Finalmente é importante apontar que o psicólogo na escola também está lá para conversar e orientar os alunos, professores ou funcionários que precisem. Por exemplo, alunos que brigaram com os amigos e queriam conversar com alguém ou funcionários com problemas pessoais... não farei terapia com eles, é claro, mas acolherei a demanda e tentarei ajudar o quanto for possível – muitas vezes, indicando que procurem alguém fora, para uma ajuda maior.
4) Você gosta do seu trabalho na escola?
Como todo trabalho, há momentos maravilhosos e momentos não tão bons. Quando você vê, por exemplo, um aluno melhorar depois que fez uma intervenção que deu certo, é maravilhoso. Mas nem tudo são flores. Como eu disse antes, há vezes em que nosso trabalho é visto com preconceito, e parece que estamos querendo rotular o aluno, ou dizer que ele é doente ou louco... Não! Se eu soubesse o que o aluno tem, porque ele está com dificuldade, eu não precisaria encaminhar!

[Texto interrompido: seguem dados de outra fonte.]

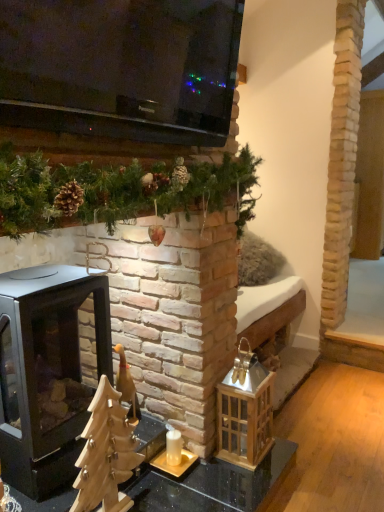
Question: Should I look upward or downward to see gold metallic candle holder at center?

E mesmo que haja algum problema, que a avaliação aponte alguma questão que deverá ser trabalhada, não é por isso que a escola irá tratar o aluno de forma diferente, vai excluí-lo – ela vai trabalhar pelo melhor para ele, de forma que ele possa superar a dificuldade que tenha. Tento mostrar isso sempre para os pais, mas nem sempre consigo, e isso é muito complicado, pois você fica engessado: quer ajudar o aluno, mas não sabe mais como.

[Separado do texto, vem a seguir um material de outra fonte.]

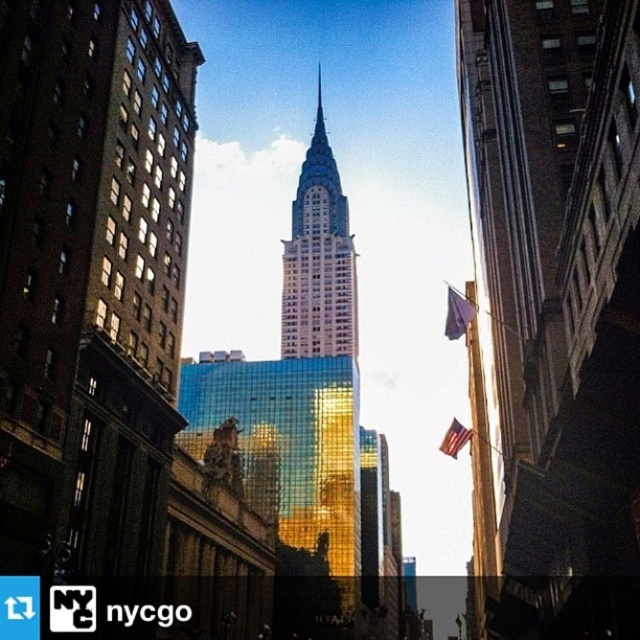
Which is in front, point (288, 269) or point (456, 316)?

Point (456, 316)

Can you confirm if gold reflective glass skyscraper at center is bigger than purple fabric flag at upper right?

Indeed, gold reflective glass skyscraper at center has a larger size compared to purple fabric flag at upper right.

Which is behind, point (282, 339) or point (458, 307)?

Point (282, 339)

This screenshot has width=640, height=640. Find the location of `gold reflective glass skyscraper at center`. gold reflective glass skyscraper at center is located at coordinates (317, 259).

Describe the element at coordinates (317, 259) in the screenshot. The height and width of the screenshot is (640, 640). I see `gold reflective glass skyscraper at center` at that location.

In the scene shown: Between gold reflective glass skyscraper at center and american flag at center, which one appears on the right side from the viewer's perspective?

american flag at center

Is point (316, 225) more distant than point (451, 429)?

Yes, it is behind point (451, 429).

At what (x,y) coordinates should I click in order to perform the action: click on gold reflective glass skyscraper at center. Please return your answer as a coordinate pair (x, y). The width and height of the screenshot is (640, 640). Looking at the image, I should click on (317, 259).

Is purple fabric flag at upper right shorter than american flag at center?

Yes, purple fabric flag at upper right is shorter than american flag at center.

Is purple fabric flag at upper right thinner than american flag at center?

Indeed, purple fabric flag at upper right has a lesser width compared to american flag at center.

From the picture: Who is more forward, (449, 291) or (456, 440)?

Point (456, 440) is more forward.

The height and width of the screenshot is (640, 640). Find the location of `purple fabric flag at upper right`. purple fabric flag at upper right is located at coordinates (458, 314).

5) Que dicas daria para quem gostaria de trabalhar como psicólogo em escolas?
Mente aberta. A escola é muitas vezes vista como a única vilã nos problemas educacionais atuais. É a escola que não ouve o aluno, é a escola que não dá atenção ao pai, que não está preparada para o mundo atual... Mas, não! A escola não é tão ruim assim! Claro que existem escolas boas e ruins, mas muitas estão tentando fazer um bom trabalho. Para conseguir avançar no processo educativo, porém, não é só a escola que será um determinante. Pais que apóiem o colégio, alunos empenhados, professores interessados, tudo conta. Se tentarmos trabalhar numa escola pensando que ela é o único elemento problemático na cadeia de ensino-aprendizagem, deixaremos de lado muitos pontos importantes. Acho que temos que procurar não vilões, não os responsáveis pelos problemas de aprendizado do aluno, mas soluções para esse problema. Soluções que, claro, deverão envolver todos os personagens da história do aluno: família, escola, o próprio aluno, seus amigos, etc. Se todos se empenharem para ajudar o aluno, o resultado não terá como ser ruim, e não terá que ter ninguém sendo acusado de nada. É sempre importante ter isso em mente para se fazer o melhor trabalho possível.